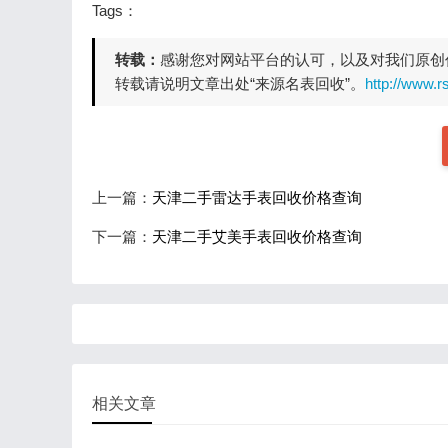
Tags：
转载：
感谢您对网站平台的认可，以及对我们原创
转载请说明文章出处“来源名表回收”。
http://www.r
上一篇：
天津二手雷达手表回收价格查询
下一篇：
天津二手艾美手表回收价格查询
相关文章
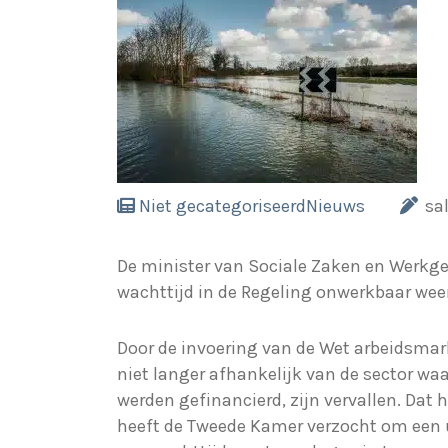
Niet gecategoriseerd
Nieuws
sa
De minister van Sociale Zaken en Werkge
wachttijd in de Regeling onwerkbaar weer
Door de invoering van de Wet arbeidsmar
niet langer afhankelijk van de sector w
werden gefinancierd, zijn vervallen. Da
heeft de Tweede Kamer verzocht om een u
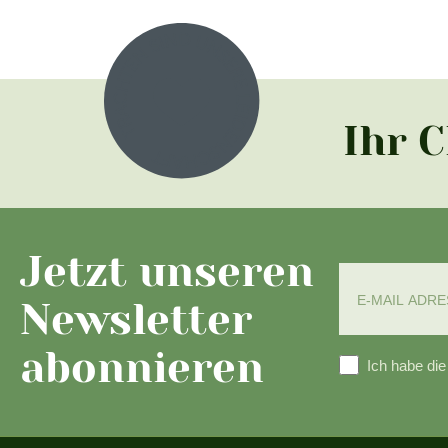
Ihr 
Jetzt unseren
Newsletter
abonnieren
Ich habe di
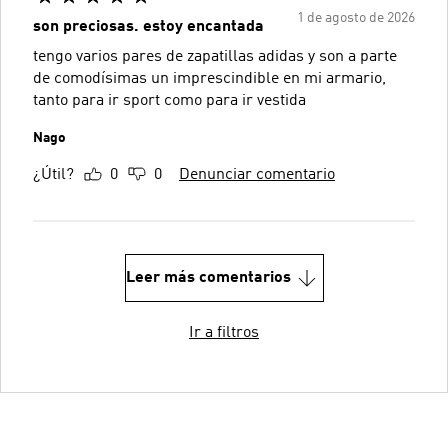
1 de agosto de 2026
son preciosas. estoy encantada
tengo varios pares de zapatillas adidas y son a parte
de comodísimas un imprescindible en mi armario,
tanto para ir sport como para ir vestida
Nago
¿Útil?
0
0
Denunciar comentario
Leer más comentarios
Ir a filtros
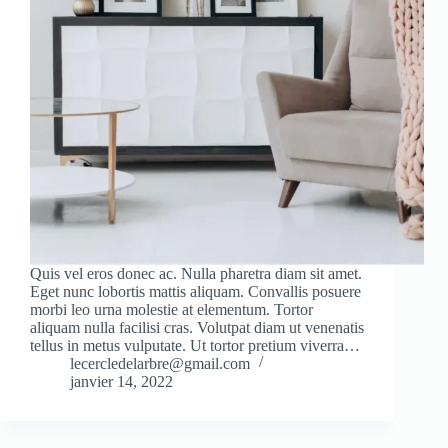
Quis vel eros donec ac. Nulla pharetra diam sit amet.
Eget nunc lobortis mattis aliquam. Convallis posuere
morbi leo urna molestie at elementum. Tortor
aliquam nulla facilisi cras. Volutpat diam ut venenatis
tellus in metus vulputate. Ut tortor pretium viverra…
lecercledelarbre@gmail.com
janvier 14, 2022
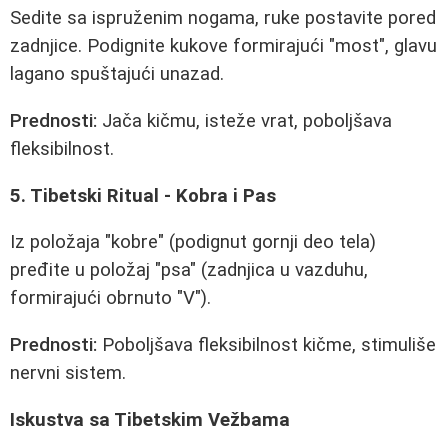
Sedite sa ispruženim nogama, ruke postavite pored
zadnjice. Podignite kukove formirajući "most", glavu
lagano spuštajući unazad.
Prednosti:
Jača kičmu, isteže vrat, poboljšava
fleksibilnost.
5. Tibetski Ritual - Kobra i Pas
Iz položaja "kobre" (podignut gornji deo tela)
pređite u položaj "psa" (zadnjica u vazduhu,
formirajući obrnuto "V").
Prednosti:
Poboljšava fleksibilnost kičme, stimuliše
nervni sistem.
Iskustva sa Tibetskim Vežbama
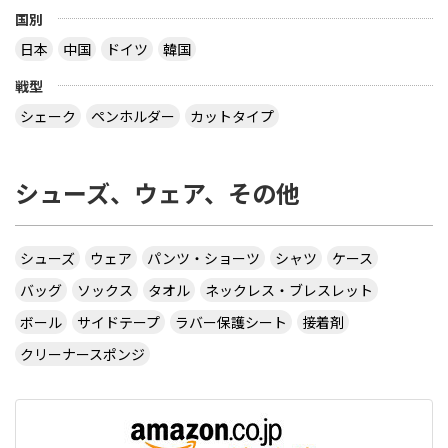
国別
日本
中国
ドイツ
韓国
戦型
シェーク
ペンホルダー
カットタイプ
シューズ、ウェア、その他
シューズ
ウェア
パンツ・ショーツ
シャツ
ケース
バッグ
ソックス
タオル
ネックレス・ブレスレット
ボール
サイドテープ
ラバー保護シート
接着剤
クリーナースポンジ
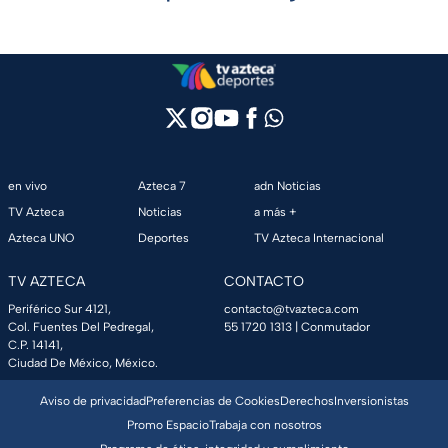
en vivo
Azteca 7
adn Noticias
TV Azteca
Noticias
a más +
Azteca UNO
Deportes
TV Azteca Internacional
TV AZTECA
CONTACTO
Periférico Sur 4121,
contacto@tvazteca.com
Col. Fuentes Del Pedregal,
55 1720 1313
| Conmutador
C.P. 14141,
Ciudad De México, México.
Aviso de privacidad
Preferencias de Cookies
Derechos
Inversionistas
Promo Espacio
Trabaja con nosotros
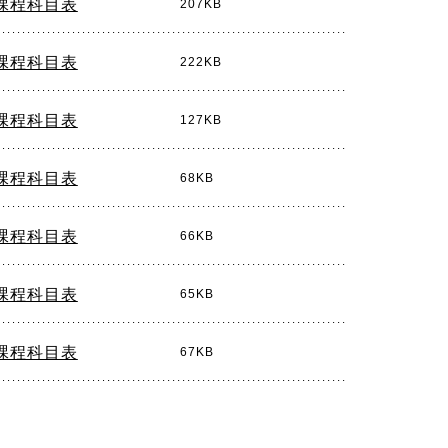
)課程科目表
207KB
)課程科目表
222KB
)課程科目表
127KB
)課程科目表
68KB
)課程科目表
66KB
)課程科目表
65KB
)課程科目表
67KB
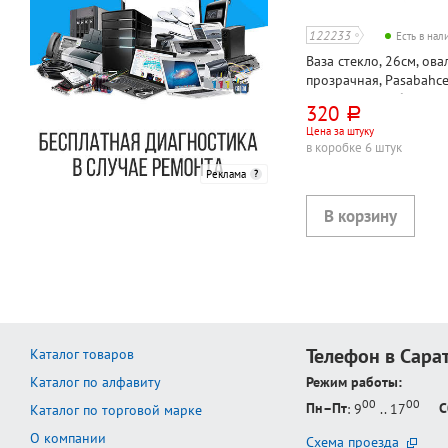
122233
Есть в на
Ваза стекло, 26см, ова
прозрачная, Pasabahce
(Flora)", в коробке
320
руб.
Цена за штуку
в коробке 6 штук
Реклама
Телефон в Сара
Каталог товаров
Каталог по алфавиту
Режим работы:
00
00
Пн–Пт
: 9
.. 17
С
Каталог по торговой марке
О компании
Схема проезда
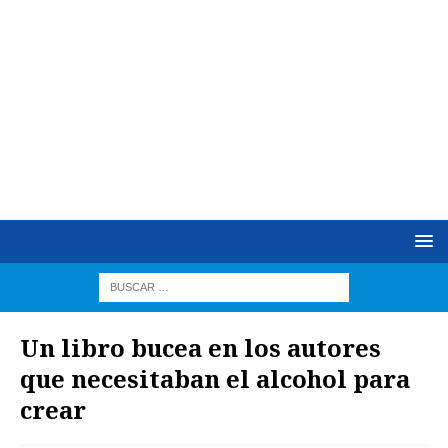
Un libro bucea en los autores
que necesitaban el alcohol para
crear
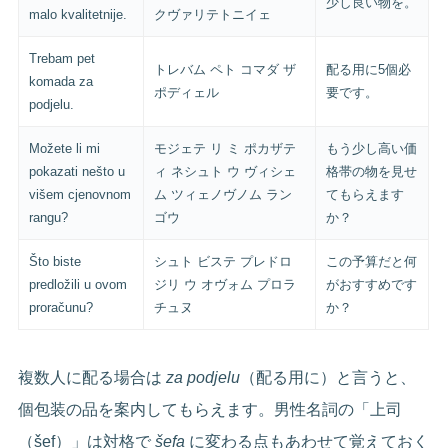
少し良い物を。
malo kvalitetnije.
クヴァリテトニイェ
Trebam pet
トレバム ペト コマダ ザ
配る用に5個必
komada za
ポディェル
要です。
podjelu.
Možete li mi
モジェテ リ ミ ポカザテ
もう少し高い価
pokazati nešto u
ィ ネシュト ウ ヴィシェ
格帯の物を見せ
višem cjenovnom
ム ツィェノヴノム ラン
てもらえます
rangu?
ゴウ
か？
Što biste
シュト ビステ プレドロ
この予算だと何
predložili u ovom
ジリ ウ オヴォム プロラ
がおすすめです
proračunu?
チュヌ
か？
複数人に配る場合は
za podjelu
（配る用に）と言うと、
個包装の品を案内してもらえます。男性名詞の「上司
（šef）」は対格で
šefa
に変わる点もあわせて覚えておく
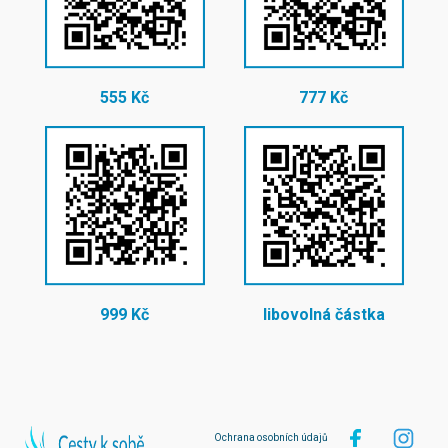
555 Kč
777 Kč
999 Kč
libovolná částka
Ochrana osobních údajů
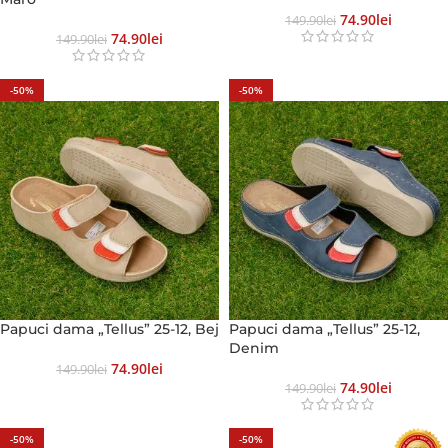
74.90
Lei
149.90
Lei
74.90
Lei
149.90
Lei
-50%
-50%
Papuci dama „Tellus” 25-12, Bej
Papuci dama „Tellus” 25-12,
Denim
74.90
Lei
149.90
Lei
74.90
Lei
149.90
Lei
-50%
-50%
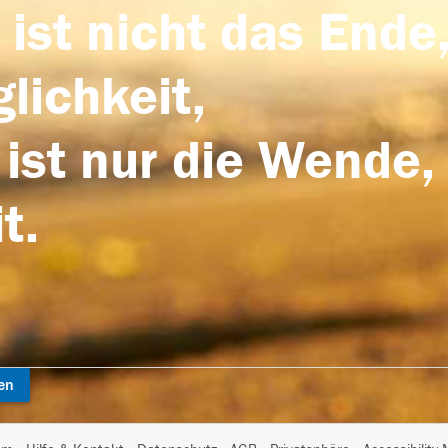
 ist nicht das Ende,
lichkeit,
 ist nur die Wende,
t.
en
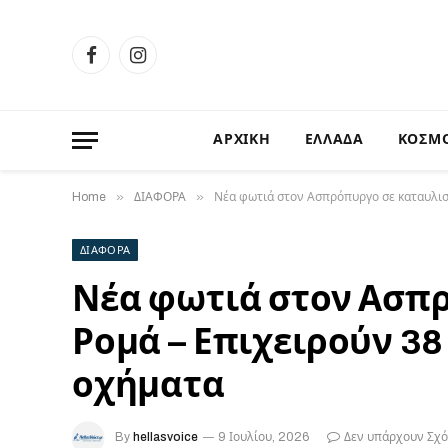
Facebook
Instagram
ΑΡΧΙΚΗ
ΕΛΛΑΔΑ
ΚΟΣΜ
»
»
Home
ΔΙΑΦΟΡΑ
Νέα φωτιά στον Ασπρόπυργο σε καταυλισ
ΔΙΑΦΟΡΑ
Νέα φωτιά στον Ασπ
Ρομά – Επιχειρούν 38
οχήματα
By
hellasvoice
9 Ιουλίου, 2026
Δεν υπάρχουν Σχό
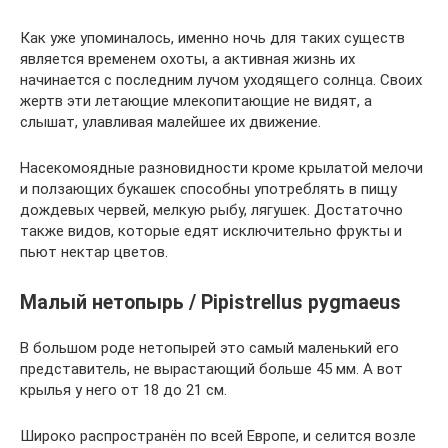
Как уже упоминалось, именно ночь для таких существ
является временем охоты, а активная жизнь их
начинается с последним лучом уходящего солнца. Своих
жертв эти летающие млекопитающие не видят, а
слышат, улавливая малейшее их движение.
Насекомоядные разновидности кроме крылатой мелочи
и ползающих букашек способны употреблять в пищу
дождевых червей, мелкую рыбу, лягушек. Достаточно
также видов, которые едят исключительно фрукты и
пьют нектар цветов.
Малый нетопырь / Pipistrellus pygmaeus
В большом роде нетопырей это самый маленький его
представитель, не вырастающий больше 45 мм. А вот
крылья у него от 18 до 21 см.
Широко распространён по всей Европе, и селится возле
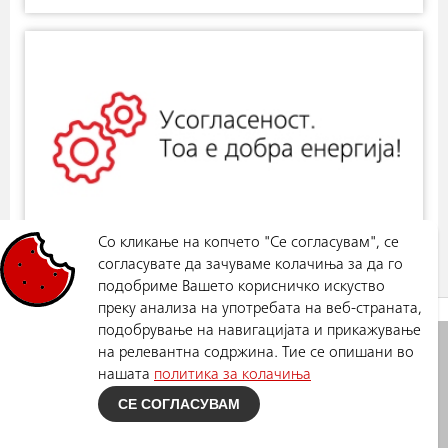
Со кликање на копчето "Се согласувам", се
согласувате да зачуваме колачиња за да го
подобриме Вашето корисничко искуство
преку анализа на употребата на веб-страната,
ПОЧЕТНА
подобрување на навигацијата и прикажување
Електродистрибуција ДООЕЛ
Политика за приватност
на релевантна содржина. Тие се опишани во
Скопје
нашата
политика за колачиња
Ул. Лазар Личеноски бр.11,
СЕ СОГЛАСУВАМ
Скопје
Телефон: 02 3205 300
info@dso.mk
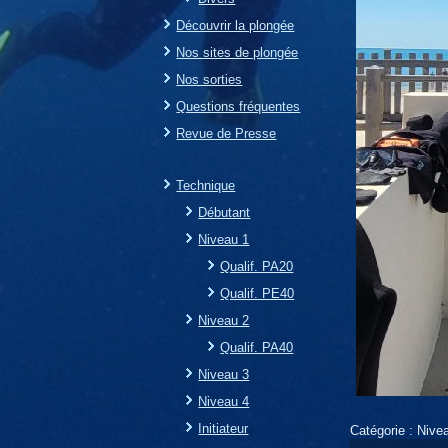
Découvrir la plongée
Nos sites de plongée
Nos sorties
Questions fréquentes
Revue de Presse
Technique
Débutant
Niveau 1
Qualif. PA20
Qualif. PE40
Niveau 2
Qualif. PA40
Niveau 3
Niveau 4
Initiateur
Catégorie :
Nive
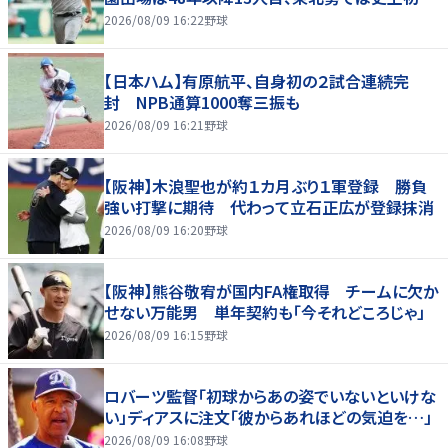
2026/08/09 16:22
野球
【日本ハム】有原航平、自身初の２試合連続完
封 NPB通算1000奪三振も
2026/08/09 16:21
野球
【阪神】木浪聖也が約１カ月ぶり１軍登録 勝負
強い打撃に期待 代わって立石正広が登録抹消
2026/08/09 16:20
野球
【阪神】熊谷敬宥が国内FA権取得 チームに欠か
せない万能男 単年契約も「今それどころじゃ」
2026/08/09 16:15
野球
ロバーツ監督「初球からあの姿でいないといけな
い」ディアスに注文「彼からあれほどの気迫を…」
2026/08/09 16:08
野球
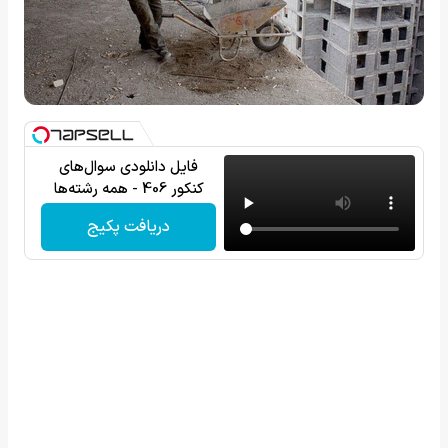
فایل دانلودی سوال‌های
کنکور 406 - همه رشته‌ها
دریافت پکیج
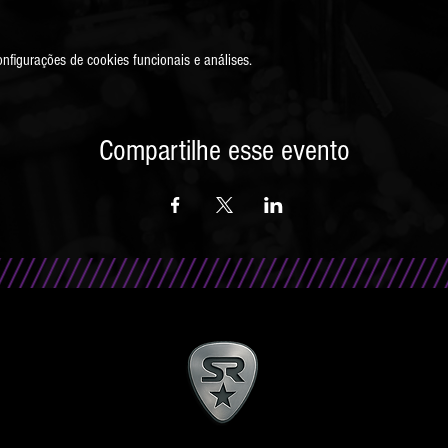
figurações de cookies funcionais e análises.
Compartilhe esse evento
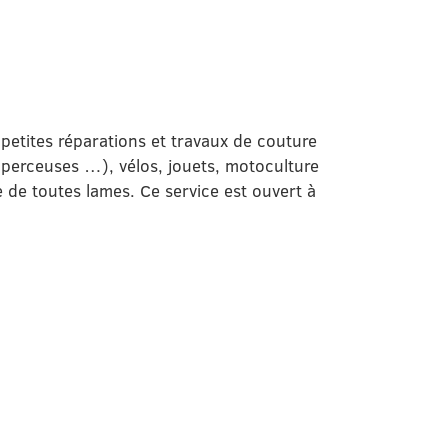
petites réparations et travaux de couture
 (perceuses …), vélos, jouets, motoculture
e de toutes lames. Ce service est ouvert à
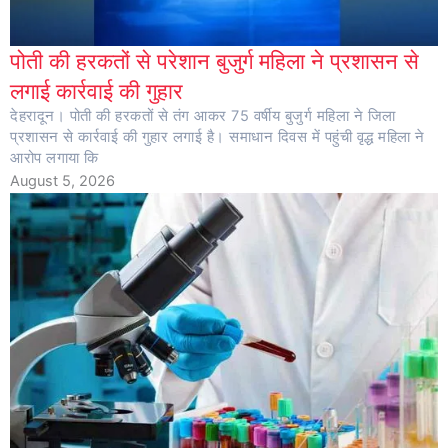
पोती की हरकतों से परेशान बुजुर्ग महिला ने प्रशासन से
लगाई कार्रवाई की गुहार
देहरादून। पोती की हरकतों से तंग आकर 75 वर्षीय बुजुर्ग महिला ने जिला
प्रशासन से कार्रवाई की गुहार लगाई है। समाधान दिवस में पहुंची वृद्ध महिला ने
आरोप लगाया कि
August 5, 2026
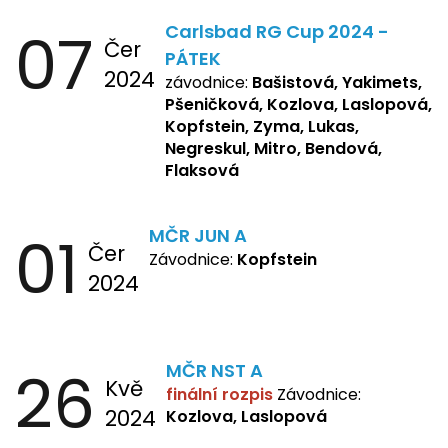
Repetska, Sochorová,
07
Carlsbad RG Cup 2024 -
Žbánková, Bašistová Beáta,
Čer
Yakimets, Pšeničková Vanesa,
PÁTEK
2024
Kozlova Nelly, Laslopová B.,
závodnice:
Bašistová, Yakimets,
Kopfstein, Lukas, Negreskul ,
Pšeničková, Kozlova, Laslopová,
Mitro, Bendová, Flaksová
Kopfstein, Zyma, Lukas,
Negreskul, Mitro, Bendová,
Flaksová
01
MČR JUN A
Čer
Závodnice:
Kopfstein
2024
26
MČR NST A
Kvě
finální rozpis
Závodnice:
2024
Kozlova, Laslopová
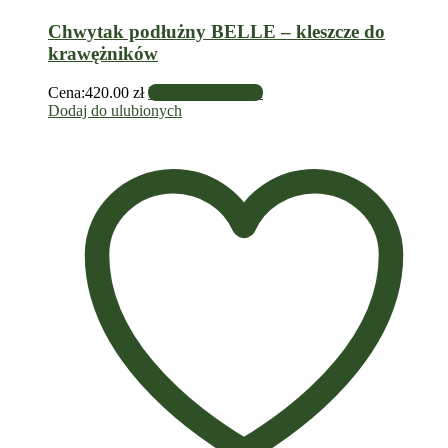
Chwytak podłużny BELLE – kleszcze do
krawężników
Cena:
420.00
zł
Dodaj do koszyka
Dodaj do ulubionych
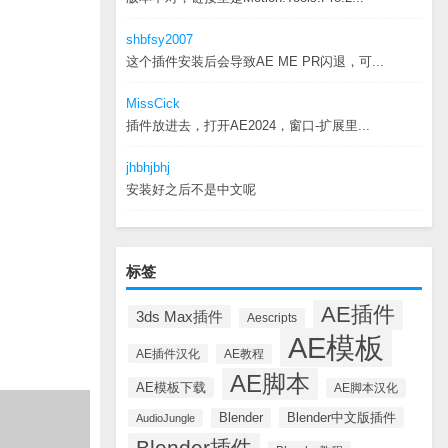
shbfsy2007
这个插件安装后会导致AE ME PR闪退，可...
MissCick
插件放进去，打开AE2024，窗口-扩展里...
jhbhjbhj
安装好之后不是中文呢
标签
AE插件
3ds Max插件
Aescripts
AE模板
AE插件汉化
AE教程
AE脚本
AE模板下载
AE脚本汉化
Blender中文版插件
Blender
AudioJungle
Blender插件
# # # # #
Work task: Go over the data above and copy every line that has the word "fleksibilnost" in it.

Result of this task:
fleksibilnost.
Poboljšava fleksibilnost kičme, stimuliše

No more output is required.